Dans ce contexte, les utilisateurs des médias chinois bénéficient en théorie d’un meilleur encadrement pour distinguer le vrai du faux, notamment grâce à l’obligation explicite de signaler les contenus générés par l’intelligence artificielle. En revanche, les utilisateurs moyens en Europe, aux États-Unis et au Canada ne disposent que d’un soutien limité face à la désinformation, qui n’est généralement contestable qu’a posteriori par des voies juridiques — laissant ainsi un vide en matière de protection immédiate.
La seule démarche réellement envisageable semble être la modification du Protocole à la Convention européenne des droits de l’homme par l’ajout d’un nouvel article 7 : le droit humain à la vérité.

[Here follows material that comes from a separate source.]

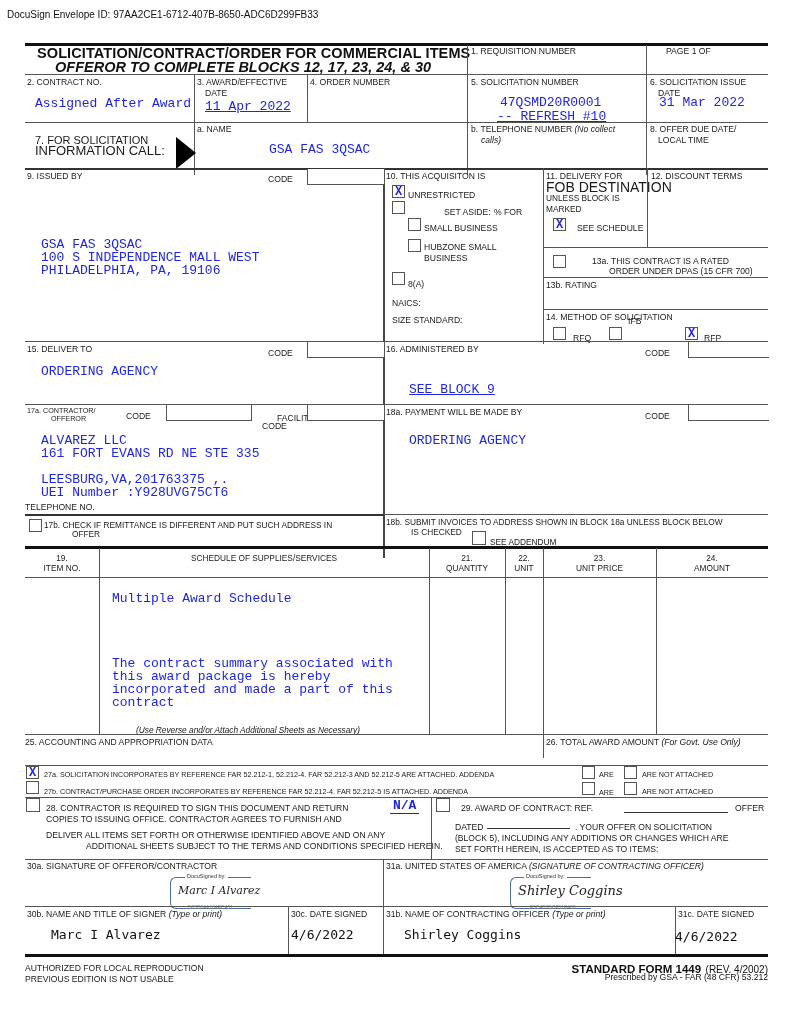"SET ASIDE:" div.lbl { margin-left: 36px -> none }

Quant à une évolution équivalente au sein de la Déclaration universelle des droits de l’homme des Nations Unies (article 31 ?), il faudra sans doute encore attendre plusieurs années…
Le présent texte est la version écrite d’une conférence donnée par l’auteur lors de la XVIIe Conférence scientifique internationale sur les droits de l’homme, qui s’est tenue au Parlement polonais. L’événement s’est déroulé à Varsovie du 31 mars au 1er avril 2025, sous le haut patronage du président du Conseil de l’Europe, Alain Berset.